Task instructions —
All that is needed is the line in the material below containing "fire extinguisher [406,261,423,304] -> none", plus every line after it, printed exactly.

Exercise data —
******************************

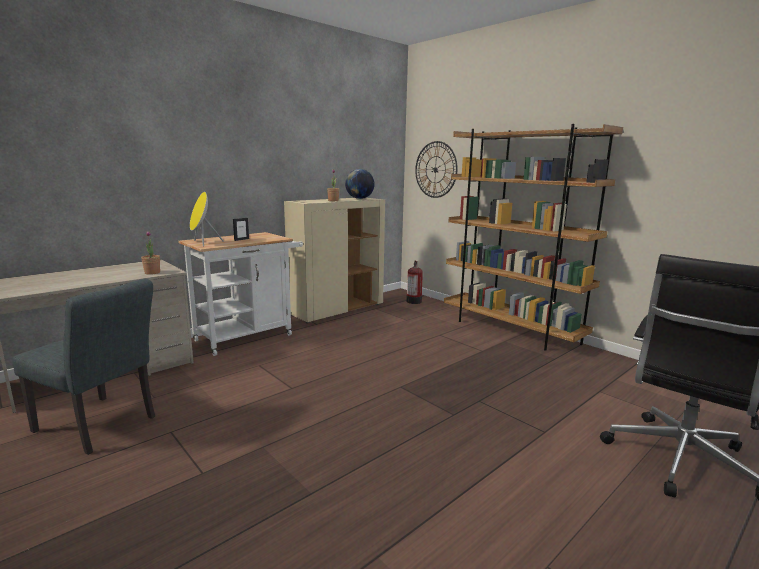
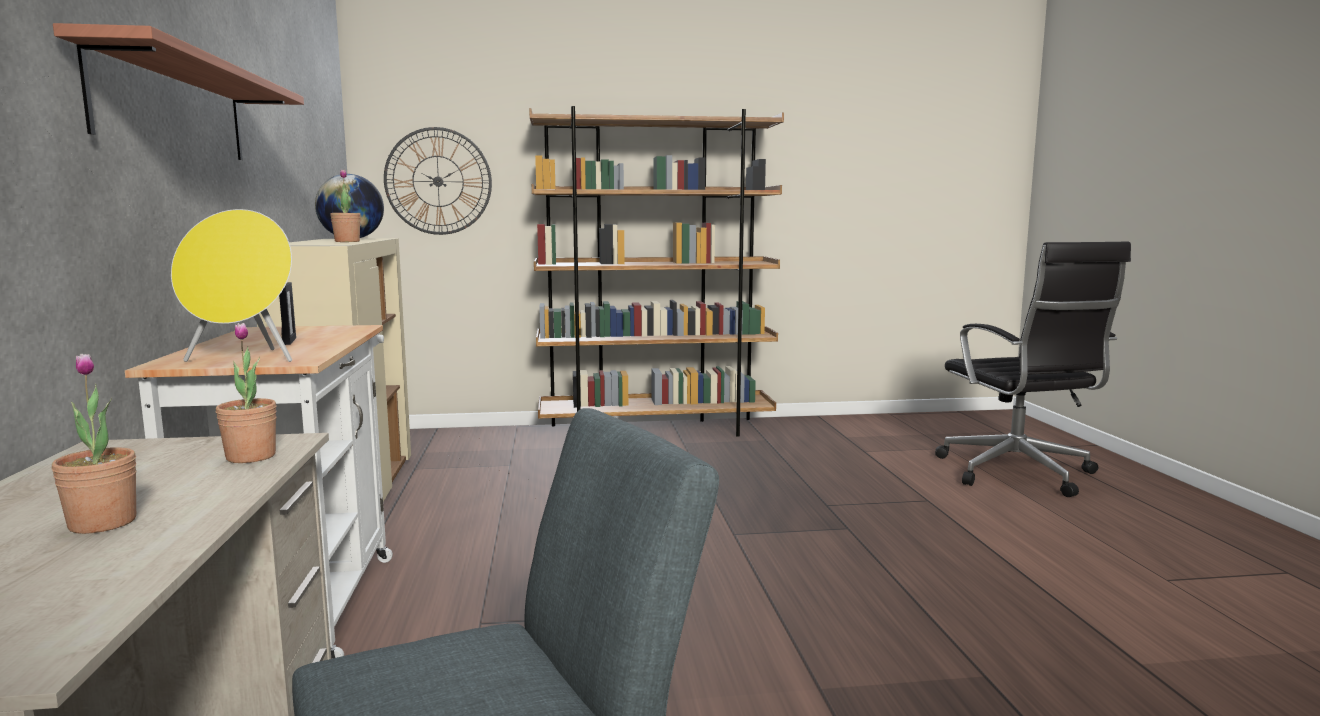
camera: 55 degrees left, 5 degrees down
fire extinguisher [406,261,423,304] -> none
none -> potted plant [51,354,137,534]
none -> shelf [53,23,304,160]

******************************

Solved exercise —
fire extinguisher [406,261,423,304] -> none
none -> potted plant [51,354,137,534]
none -> shelf [53,23,304,160]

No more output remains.